Making and using alternate or additional registries with new Pkg

I’d like to create a curated registry for string related packages for v0.7/v1.0, including most of the packages in JuliaString (leaving out a few that are only there for pre v0.6 compatibility such as ICU.jl, StringUtils.jl, StringLiterals.jl), but also including packages that have been comply with all the requisites that were required for being registered to METADATA, that have been shown to work for v0.7 without deprecation warnings, and work with AbstractString and AbstractChar types, such as provided by ChrBase.jl and StrBase.jl.
There are a number in BioJulia and also in people’s own repos, such as StringDistances.jl.

I’d like to know what is involved to create such a registry (should it be in a repo named JuliaString/StringRegistry.jl?), and also what a user would need to set things up so that that registry would be used (and take precedence over Uncurated).

Thanks for all the interesting possibilities opened up by the new package manager, @StefanKarpinski and @kristoffer.carlsson!

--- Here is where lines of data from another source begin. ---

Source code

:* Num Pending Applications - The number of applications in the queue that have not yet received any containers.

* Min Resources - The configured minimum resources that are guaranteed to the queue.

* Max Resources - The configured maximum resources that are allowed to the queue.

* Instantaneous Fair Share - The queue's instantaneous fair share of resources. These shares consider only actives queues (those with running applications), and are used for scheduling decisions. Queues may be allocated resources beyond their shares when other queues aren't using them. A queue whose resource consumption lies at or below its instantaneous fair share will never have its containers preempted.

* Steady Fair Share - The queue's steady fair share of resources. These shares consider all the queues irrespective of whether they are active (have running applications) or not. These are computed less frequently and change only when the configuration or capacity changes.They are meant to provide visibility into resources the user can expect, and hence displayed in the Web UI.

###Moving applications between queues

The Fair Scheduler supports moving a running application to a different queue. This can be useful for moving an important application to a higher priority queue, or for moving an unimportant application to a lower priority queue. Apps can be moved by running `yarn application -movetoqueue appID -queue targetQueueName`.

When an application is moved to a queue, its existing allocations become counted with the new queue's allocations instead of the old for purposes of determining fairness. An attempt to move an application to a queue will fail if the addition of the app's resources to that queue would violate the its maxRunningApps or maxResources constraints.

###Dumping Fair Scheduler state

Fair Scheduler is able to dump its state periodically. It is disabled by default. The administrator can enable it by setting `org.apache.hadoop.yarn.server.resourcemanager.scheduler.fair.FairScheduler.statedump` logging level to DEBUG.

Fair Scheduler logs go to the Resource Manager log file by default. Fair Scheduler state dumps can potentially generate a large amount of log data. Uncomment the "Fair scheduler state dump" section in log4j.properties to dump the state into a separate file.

I appreciate the enthusiasm, but please do recognize that we’re only two people (and @kristoffer.carlsson is on vacation this week) and we’re trying hard to deal with the large set of issues and improvements brought up by the very welcome onslaught of people trying out the new package manager in 0.7-alpha for the first time. I’m afraid we don’t have time to document the new registry format or help you create one right now. Once everything has settled down and things are working with the main registry, we will certainly get around to documenting that, but for now, you’ll have to look at Uncurated and mimic it and see how it goes.

4 Likes

Yes, and kudos to both of you for all of this work. Like always, my questions & bringing up issues are in no way meant as any criticism what what you’ve accomplished, I just want to be able to use all of the new functionality as best possible, and hopefully showcase some of the new capabilities of Pkg3 in doing so.

Do you have any pointers to scripts / etc. that you use to maintain the Uncurated registry that I could look at?

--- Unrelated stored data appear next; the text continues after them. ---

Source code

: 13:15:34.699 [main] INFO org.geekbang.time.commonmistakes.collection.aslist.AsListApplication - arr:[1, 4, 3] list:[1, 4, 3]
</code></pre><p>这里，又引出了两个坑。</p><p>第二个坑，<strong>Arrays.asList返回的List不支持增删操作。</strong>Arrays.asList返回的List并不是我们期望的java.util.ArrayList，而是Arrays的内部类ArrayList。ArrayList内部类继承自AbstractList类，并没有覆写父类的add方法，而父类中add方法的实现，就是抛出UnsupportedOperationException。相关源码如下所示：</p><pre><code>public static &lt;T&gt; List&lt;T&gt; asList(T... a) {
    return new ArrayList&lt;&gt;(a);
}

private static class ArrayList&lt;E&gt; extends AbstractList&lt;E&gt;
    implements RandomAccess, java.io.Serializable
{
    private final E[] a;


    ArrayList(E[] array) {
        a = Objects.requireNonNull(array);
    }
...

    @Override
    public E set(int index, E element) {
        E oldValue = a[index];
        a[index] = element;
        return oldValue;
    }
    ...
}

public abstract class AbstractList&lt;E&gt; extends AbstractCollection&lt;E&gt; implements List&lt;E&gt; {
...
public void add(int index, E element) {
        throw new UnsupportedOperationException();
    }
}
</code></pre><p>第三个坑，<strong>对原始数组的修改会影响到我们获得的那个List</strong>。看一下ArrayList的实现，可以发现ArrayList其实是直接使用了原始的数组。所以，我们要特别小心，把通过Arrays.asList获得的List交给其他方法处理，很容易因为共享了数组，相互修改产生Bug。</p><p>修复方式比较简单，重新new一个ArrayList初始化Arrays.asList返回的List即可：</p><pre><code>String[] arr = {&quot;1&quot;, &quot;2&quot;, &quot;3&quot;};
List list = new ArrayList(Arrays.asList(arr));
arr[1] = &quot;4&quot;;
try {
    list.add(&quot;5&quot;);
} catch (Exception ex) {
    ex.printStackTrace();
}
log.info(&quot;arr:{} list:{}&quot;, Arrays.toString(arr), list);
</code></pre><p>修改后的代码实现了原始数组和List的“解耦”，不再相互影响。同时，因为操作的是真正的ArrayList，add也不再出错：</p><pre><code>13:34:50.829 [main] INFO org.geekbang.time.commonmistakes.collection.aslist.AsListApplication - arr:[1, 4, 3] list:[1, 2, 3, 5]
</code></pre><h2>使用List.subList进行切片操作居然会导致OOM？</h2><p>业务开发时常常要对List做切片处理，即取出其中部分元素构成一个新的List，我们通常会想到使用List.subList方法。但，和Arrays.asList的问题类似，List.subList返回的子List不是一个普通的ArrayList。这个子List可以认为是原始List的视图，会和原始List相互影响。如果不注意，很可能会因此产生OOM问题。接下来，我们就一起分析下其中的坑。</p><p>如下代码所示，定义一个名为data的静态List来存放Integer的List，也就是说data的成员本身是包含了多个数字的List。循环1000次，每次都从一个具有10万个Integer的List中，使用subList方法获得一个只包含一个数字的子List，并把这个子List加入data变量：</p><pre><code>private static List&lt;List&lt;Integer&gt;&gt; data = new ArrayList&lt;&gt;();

Thanks again! The impending birth of Julia v1.0 is very exciting!

Uncurated is generated from METADATA.jl by the set of scripts in the stdlib/Pkg/bin directory.

1 Like

The main thing that’s a little tricky to understand is the general data compression scheme for describing properties of various package versions, e.g.:

https://github.com/JuliaRegistries/Uncurated/blob/e6b846888c9f03e25405850eead061cf1d0846dc/A/ACME/Compat.toml

To apply this to a specific version of the ACME package—say version 0.7.1—you go through and for each stanza, see if the version range that identifies the section header includes the version number. The data for 0.7.1 is the union of key-value pairs for all of the sections that include the version 0.7.1, in this case:

ProgressMeter = "0.2.1-0.5"
IterTools = "0.1-0.2"
DataStructures = "0.2.9-0.8"
julia = "0.6-0.7"
Compat = "0.64-0.68"

These give the ranges of versions of these dependencies with which ACME 0.7.1 is compatible. These ranges only apply to actual versions of these dependencies within the same registry, so while they are expressed in compressed format, they are actually effectively just lists of specific registered versions of these other packages.

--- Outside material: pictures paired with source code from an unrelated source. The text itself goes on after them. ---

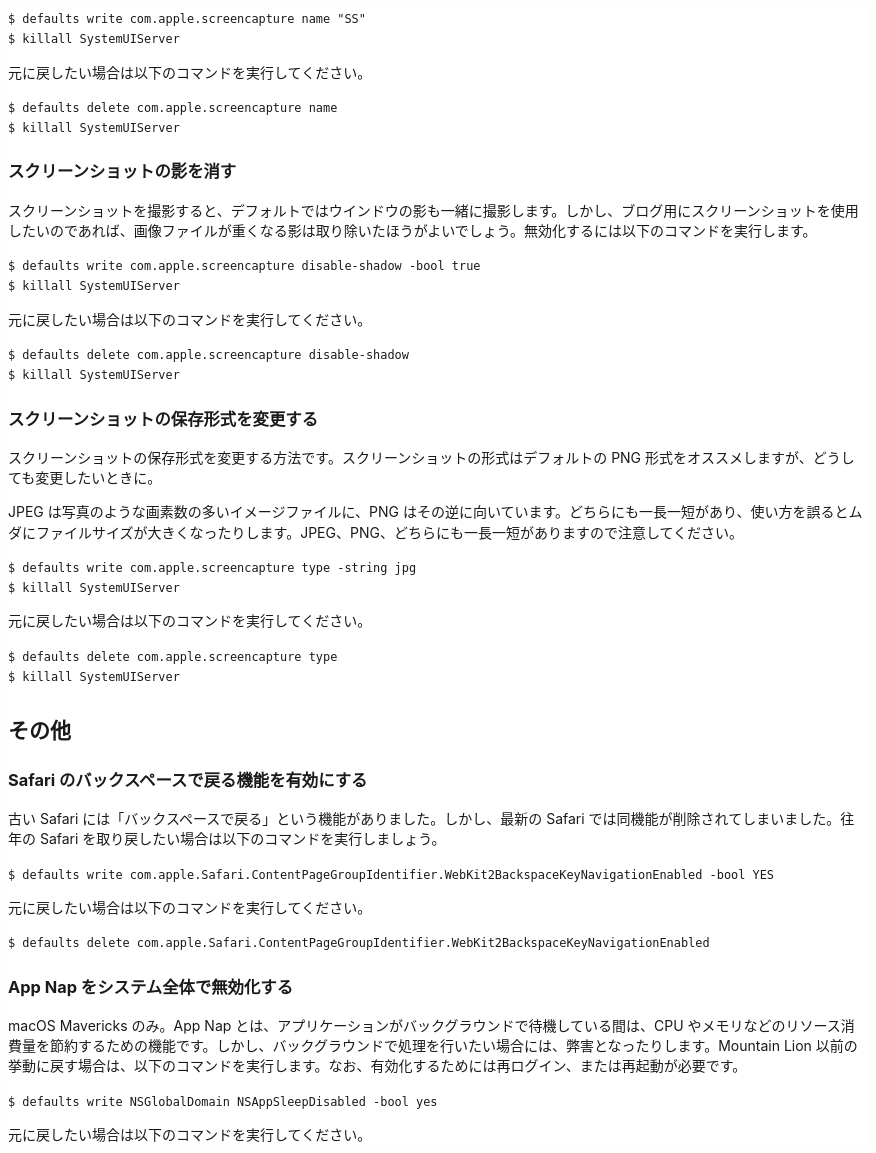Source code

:     $ defaults write com.apple.screencapture name "SS"
    $ killall SystemUIServer

元に戻したい場合は以下のコマンドを実行してください。

    $ defaults delete com.apple.screencapture name
    $ killall SystemUIServer

### スクリーンショットの影を消す

スクリーンショットを撮影すると、デフォルトではウインドウの影も一緒に撮影します。しかし、ブログ用にスクリーンショットを使用したいのであれば、画像ファイルが重くなる影は取り除いたほうがよいでしょう。無効化するには以下のコマンドを実行します。

    $ defaults write com.apple.screencapture disable-shadow -bool true
    $ killall SystemUIServer

元に戻したい場合は以下のコマンドを実行してください。

    $ defaults delete com.apple.screencapture disable-shadow
    $ killall SystemUIServer

### スクリーンショットの保存形式を変更する

スクリーンショットの保存形式を変更する方法です。スクリーンショットの形式はデフォルトの PNG 形式をオススメしますが、どうしても変更したいときに。

JPEG は写真のような画素数の多いイメージファイルに、PNG はその逆に向いています。どちらにも一長一短があり、使い方を誤るとムダにファイルサイズが大きくなったりします。JPEG、PNG、どちらにも一長一短がありますので注意してください。

    $ defaults write com.apple.screencapture type -string jpg
    $ killall SystemUIServer

元に戻したい場合は以下のコマンドを実行してください。

    $ defaults delete com.apple.screencapture type
    $ killall SystemUIServer

## その他

### Safari のバックスペースで戻る機能を有効にする

古い Safari には「バックスペースで戻る」という機能がありました。しかし、最新の Safari では同機能が削除されてしまいました。往年の Safari を取り戻したい場合は以下のコマンドを実行しましょう。

    $ defaults write com.apple.Safari.ContentPageGroupIdentifier.WebKit2BackspaceKeyNavigationEnabled -bool YES

元に戻したい場合は以下のコマンドを実行してください。

    $ defaults delete com.apple.Safari.ContentPageGroupIdentifier.WebKit2BackspaceKeyNavigationEnabled

### App Nap をシステム全体で無効化する

macOS Mavericks のみ。App Nap とは、アプリケーションがバックグラウンドで待機している間は、CPU やメモリなどのリソース消費量を節約するための機能です。しかし、バックグラウンドで処理を行いたい場合には、弊害となったりします。Mountain Lion 以前の挙動に戻す場合は、以下のコマンドを実行します。なお、有効化するためには再ログイン、または再起動が必要です。

    $ defaults write NSGlobalDomain NSAppSleepDisabled -bool yes

元に戻したい場合は以下のコマンドを実行してください。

It is illegal for any version to be included in multiple stanzas which have key collisions so the ordering of the stanza doesn’t matter, nor does their specificity.

This same general compressed format is used for all of the per-package-version files, including: Versions.toml (although this is degenerate since each key-value pair is unique to an individual version, but it’s still a form of this format), Deps.toml and Compat.toml. The Package.toml file is the only exception since it describes the package itself and not data about individual versions of it.

Another example, decoding the Deps.toml file for ACME 0.7.1:

https://github.com/JuliaRegistries/Uncurated/blob/e6b846888c9f03e25405850eead061cf1d0846dc/A/ACME/Deps.toml

For 0.7.1 this decodes to:

Compat = "34da2185-b29b-5c13-b0c7-acf172513d20"
ProgressMeter = "92933f4c-e287-5a05-a399-4b506db050ca"
IterTools = "c8e1da08-722c-5040-9ed9-7db0dc04731e"
DataStructures = "864edb3b-99cc-5e75-8d2d-829cb0a9cfe8"

This is what would go in the [deps] section of that version’s Project.toml file (if it had one).

2 Likes

One thing, Uncurated has things split up by the first letter of the package, but for something like I’m trying to do, a small (probably no more than 50 for quite some time) number of packages (including ones that are not in JuliaStrings, such as StringEncodings and StringDistances), most everything starts with Str, so that isn’t that helpful.
Is that layout a requirement? It looks like it puts the actual relative location of the registry information in the Registry.toml file. I’m wondering, if the path key is not present, if it could default to the package name? (i.e. for small curated registries, just have them all at the top level).

Thanks again for all the info during this very busy time for you!

The relative path is whatever is in the Registry.toml file so you can choose whatever layout you prefer. I’m not sure about having a default, since it seems easy enough to just specify it. On the other hand, the non-sharded layout does seems like a reasonable default.